The plantation was for a while owned by Louise Mathilde MacPherson (1818 in Christiansted - 1845 in Copenhagen). She married on Nay 7, 1837 at Sprat Hall to Frederik Christopher Høst Bauditz (1807 in Kiel - 1854).

In 1856, Sprat Hall was acquired by Christian Ulrik Dam and H. Kofoed. The two new owners were both from the Danish island of Bornholm. Dam had moved to St. Croix in 1841. He had previously worked as manager of the plantations St. Georgs Hill, Hope and Hoegenborg. In 1865, Dam Kofoed sold Sprat Hall to Jens Kofoed. Dam became manager of Sion Hill before moving back to Bornholm in 1873. Hans Kofoed was also born at Klemensker in 1821. He moved to St. Croix in 1841, beginning his career in the plantation industry as an overseer at Morningstar. By 1846, he had become manager of Montpellier. In 1850, he became manager of Mountain. Jens Kofoed spent 20 years at Sprat Hall. In 1885, he sold the plantation to Hans Jacob Kofoed.
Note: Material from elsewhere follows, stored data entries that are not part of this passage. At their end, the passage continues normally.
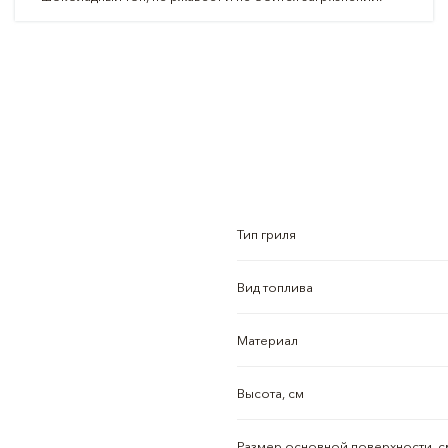
Тип гриля
Вид топлива
Материал
Высота, см
Размер основной поверхности, с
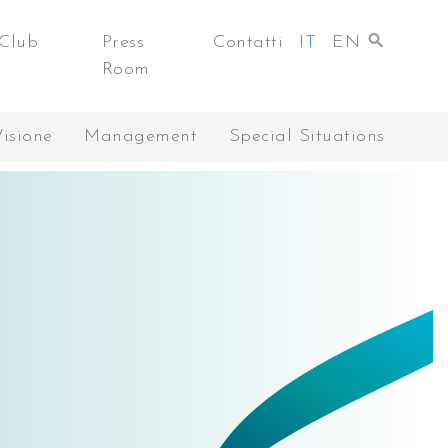
Club
Press
Contatti
IT
EN
Room
Visione
Management
Special Situations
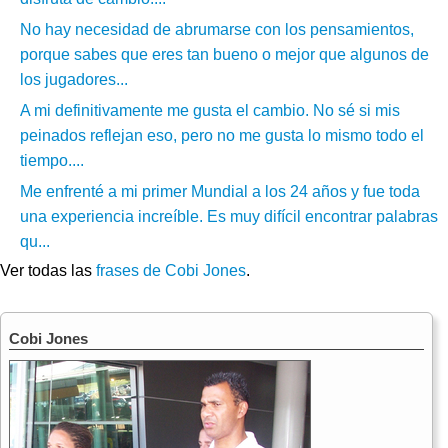
No hay necesidad de abrumarse con los pensamientos,
porque sabes que eres tan bueno o mejor que algunos de
los jugadores...
A mi definitivamente me gusta el cambio. No sé si mis
peinados reflejan eso, pero no me gusta lo mismo todo el
tiempo....
Me enfrenté a mi primer Mundial a los 24 años y fue toda
una experiencia increíble. Es muy difícil encontrar palabras
qu...
Ver todas las
frases de Cobi Jones
.
Cobi Jones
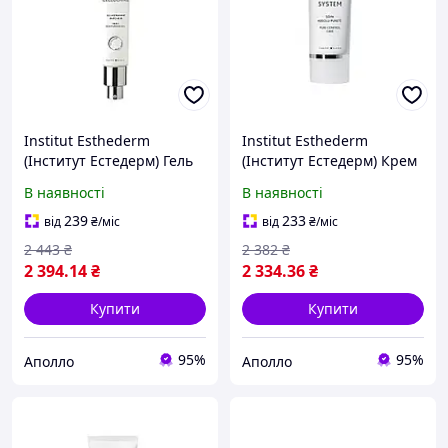
Institut Esthederm
Institut Esthederm
(Інститут Естедерм) Гель
(Інститут Естедерм) Крем
для обличчя Cellular
для обличчя Абсолютна
В наявності
В наявності
Water Fresh Moisturizing
чистота Pure Control Care
Gel, 40 мл, клітинна вода
Cream, 50 мл догляд для
239
233
від
₴
/міс
від
₴
/міс
проблемн
2 443
₴
2 382
₴
2 394
.14
₴
2 334
.36
₴
Купити
Купити
95%
95%
Аполло
Аполло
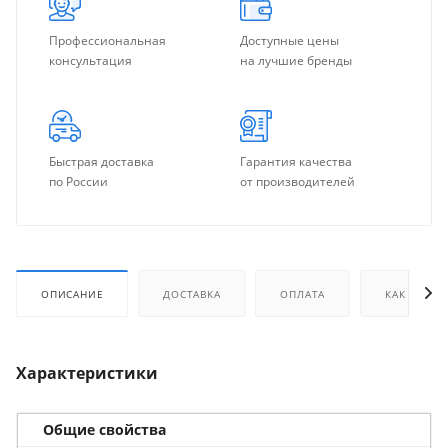
Профессиональная
Доступные цены
консультация
на лучшие бренды
Быстрая доставка
Гарантия качества
по России
от производителей
ОПИСАНИЕ
ДОСТАВКА
ОПЛАТА
КАК КУПИТ
Характеристики
Общие свойства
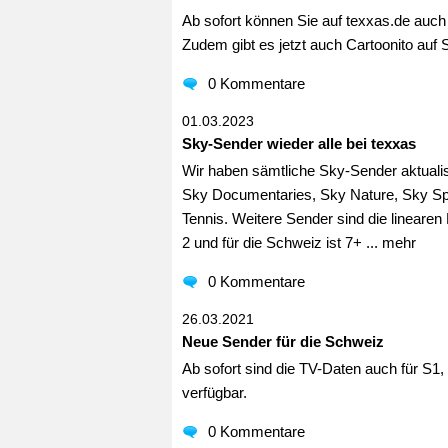
Ab sofort können Sie auf texxas.de auch
Zudem gibt es jetzt auch Cartoonito auf 
0 Kommentare
01.03.2023
Sky-Sender wieder alle bei texxas
Wir haben sämtliche Sky-Sender aktuali
Sky Documentaries, Sky Nature, Sky Spo
Tennis. Weitere Sender sind die linea
2 und für die Schweiz ist 7+ ...
mehr
0 Kommentare
26.03.2021
Neue Sender für die Schweiz
Ab sofort sind die TV-Daten auch für S1
verfügbar.
0 Kommentare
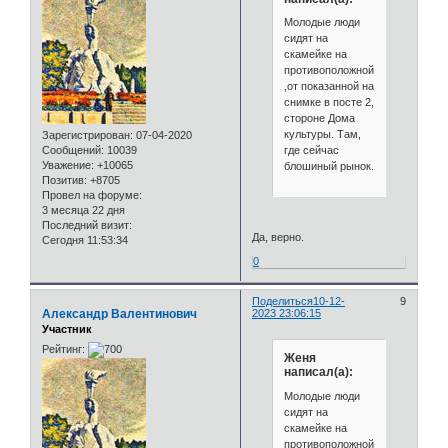
Молодые люди
сидят на
скамейке на
противоположной
,от показанной на
снимке в посте 2,
стороне Дома
культуры. Там,
Зарегистрирован
: 07-04-2020
где сейчас
Сообщений:
10039
Уважение:
+10065
блошиный рынок.
Позитив:
+8705
Провел на форуме:
3 месяца 22 дня
Последний визит:
Да, верно.
Сегодня 11:53:34
0
Поделиться
10-12-
9
Александр Валентинович
2023 23:06:15
Участник
Рейтинг:
Женя
написал(а):
Молодые люди
сидят на
скамейке на
противоположной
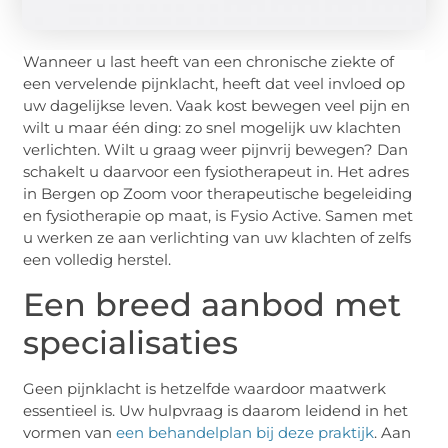
Wanneer u last heeft van een chronische ziekte of
een vervelende pijnklacht, heeft dat veel invloed op
uw dagelijkse leven. Vaak kost bewegen veel pijn en
wilt u maar één ding: zo snel mogelijk uw klachten
verlichten. Wilt u graag weer pijnvrij bewegen? Dan
schakelt u daarvoor een fysiotherapeut in. Het adres
in Bergen op Zoom voor therapeutische begeleiding
en fysiotherapie op maat, is Fysio Active. Samen met
u werken ze aan verlichting van uw klachten of zelfs
een volledig herstel.
Een breed aanbod met
specialisaties
Geen pijnklacht is hetzelfde waardoor maatwerk
essentieel is. Uw hulpvraag is daarom leidend in het
vormen van
een behandelplan bij deze praktijk
. Aan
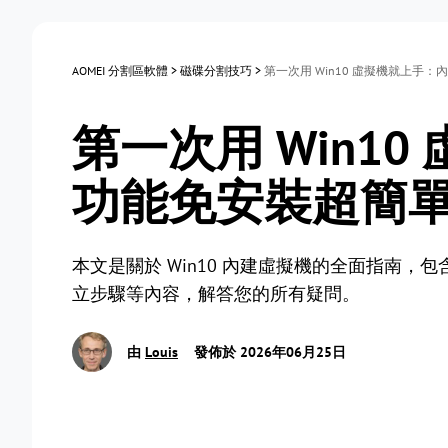
AOMEI 分割區軟體
>
磁碟分割技巧
>
第一次用 Win10 虛擬機就上手
第一次用 Win1
功能免安裝超簡
本文是關於 Win10 內建虛擬機的全面指南，包
立步驟等內容，解答您的所有疑問。
由
Louis
發佈於 2026年06月25日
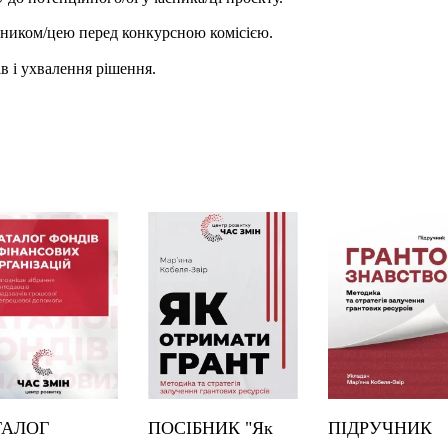
асником/цею перед конкурсною комісією.
в і ухвалення рішення.
ТАЛОГ
ПОСІБНИК "Як
ПІДРУЧНИК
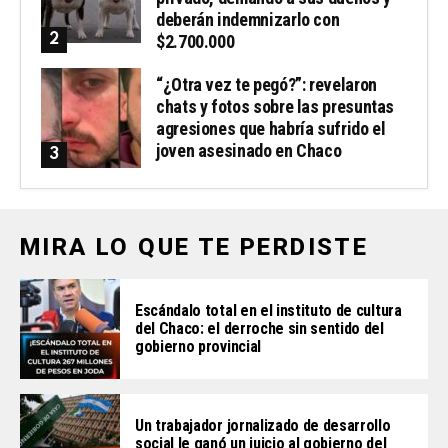
deberán indemnizarlo con
$2.700.000
“¿Otra vez te pegó?”: revelaron
chats y fotos sobre las presuntas
agresiones que habría sufrido el
joven asesinado en Chaco
MIRA LO QUE TE PERDISTE
Escándalo total en el instituto de cultura
del Chaco: el derroche sin sentido del
gobierno provincial
Un trabajador jornalizado de desarrollo
social le ganó un juicio al gobierno del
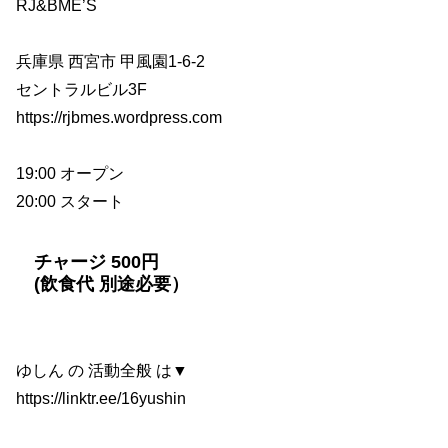
RJ&BME’S
兵庫県 西宮市 甲風園1-6-2
セントラルビル3F
https://rjbmes.wordpress.com
19:00 オープン
20:00 スタート
チャージ 500円
(飲食代 別途必要）
ゆしん の 活動全般 は▼
https://linktr.ee/16yushin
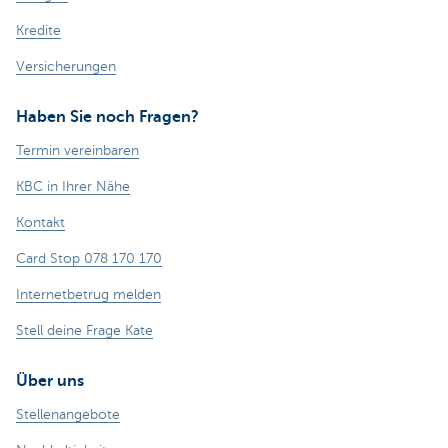
Kredite
Versicherungen
Haben Sie noch Fragen?
Termin vereinbaren
KBC in Ihrer Nähe
Kontakt
Card Stop 078 170 170
Internetbetrug melden
Stell deine Frage Kate
Über uns
Stellenangebote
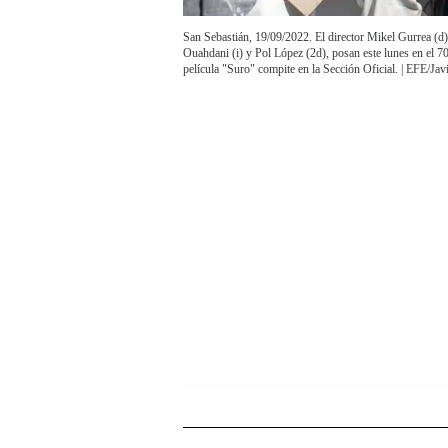
San Sebastián, 19/09/2022. El director Mikel Gurrea (d)
Ouahdani (i) y Pol López (2d), posan este lunes en el 7
película "Suro" compite en la Sección Oficial. | EFE/Javi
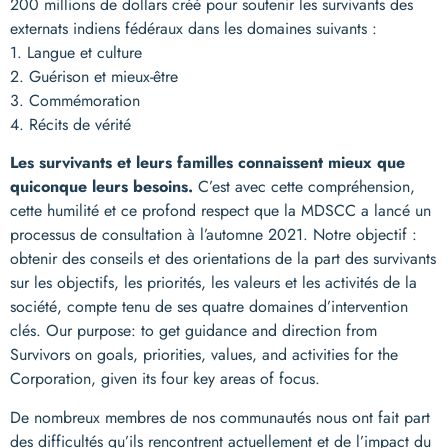
200 millions de dollars créé pour soutenir les survivants des
externats indiens fédéraux dans les domaines suivants :
1. Langue et culture
2. Guérison et mieux-être
3. Commémoration
4. Récits de vérité
Les survivants et leurs familles connaissent mieux que
quiconque leurs besoins.
C’est avec cette compréhension,
cette humilité et ce profond respect que la MDSCC a lancé un
processus de consultation à l’automne 2021. Notre objectif :
obtenir des conseils et des orientations de la part des survivants
sur les objectifs, les priorités, les valeurs et les activités de la
société, compte tenu de ses quatre domaines d’intervention
clés. Our purpose: to get guidance and direction from
Survivors on goals, priorities, values, and activities for the
Corporation, given its four key areas of focus.
De nombreux membres de nos communautés nous ont fait part
des difficultés qu’ils rencontrent actuellement et de l’impact du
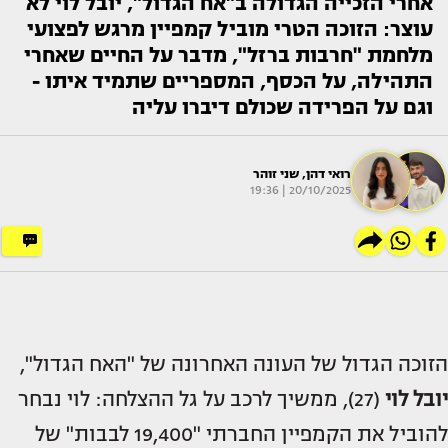
אחרי הזכייה הגדולה ב"אח הגדול", יובל לוי לא
עוצר: הזוכה הטרי מוביל קמפיין מרגש לפצועי
מלחמת "חרבות ברזל", מדבר על החיים שאחרי
התהילה, על הכסף, המספריים שתמיד איתו -
וגם על הפרידה שכולם דיברו עליה
רואי דהן
,
שני זוהר
20/10/2025 | 19:36
הזוכה הגדול של העונה האחרונה של "האח הגדול",
יובל לוי
(27), ממשיך לרכב על גל ההצלחה: לוי נבחר
להוביל את הקמפיין החברתי "19,400 לבבות" של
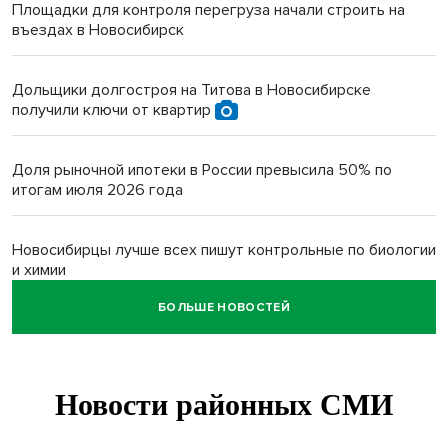
Площадки для контроля перегруза начали строить на
въездах в Новосибирск
Дольщики долгостроя на Титова в Новосибирске
получили ключи от квартир
Доля рыночной ипотеки в России превысила 50% по
итогам июля 2026 года
Новосибирцы лучше всех пишут контрольные по биологии
и химии
БОЛЬШЕ НОВОСТЕЙ
Нейросеть для диагностики депрессии в крови создали в
Новосибирске
Двум бойцам СВО после минно-взрывной травмы
«оживили» нервы в Новосибирске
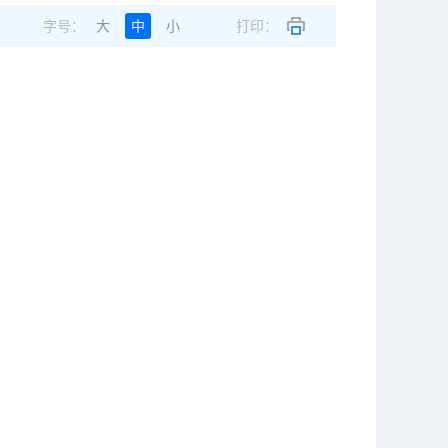
字号：
大
中
小
打印：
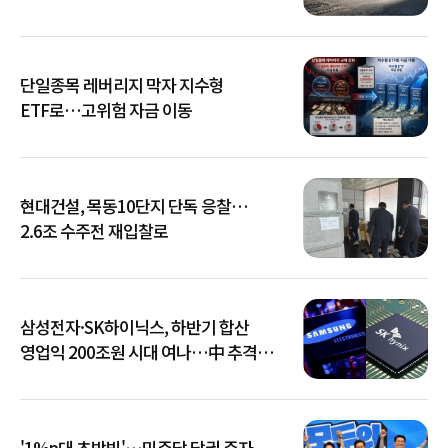
단일종목 레버리지 막자 지수형
ETF로…고위험 자금 이동
현대건설, 목동10단지 단독 응찰…
2.6조 수주전 재입찰로
삼성전자·SK하이닉스, 하반기 합산
영업익 200조원 시대 여나…中 추격은
부담
'1%p대 초박빙'…민주당 당권 주자,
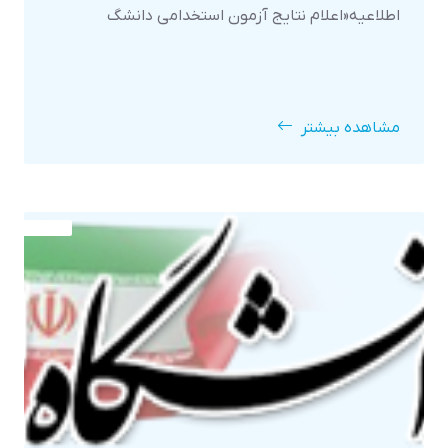
اطلاعیه«اعلام نتایج آزمون استخدامی دانشگ
مشاهده بیشتر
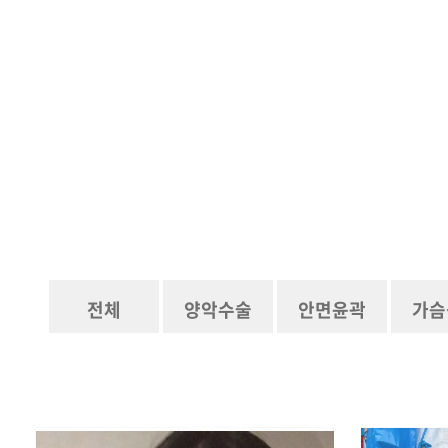
전체
양악수술
안면윤곽
가슴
The new owner was also from Bornholm. He was born at Klemensker in 1852 and moved to St. Croix in 1871. He died at St. Croix on 29 May 1924.

Sprat Hall was acquired by Miles Merwin, of Rob’t. L. Merwin & Co.in 1925. He lived on the estate with his wife and six children. Sprat Hall greathouse was later passed to his daughter Joyce.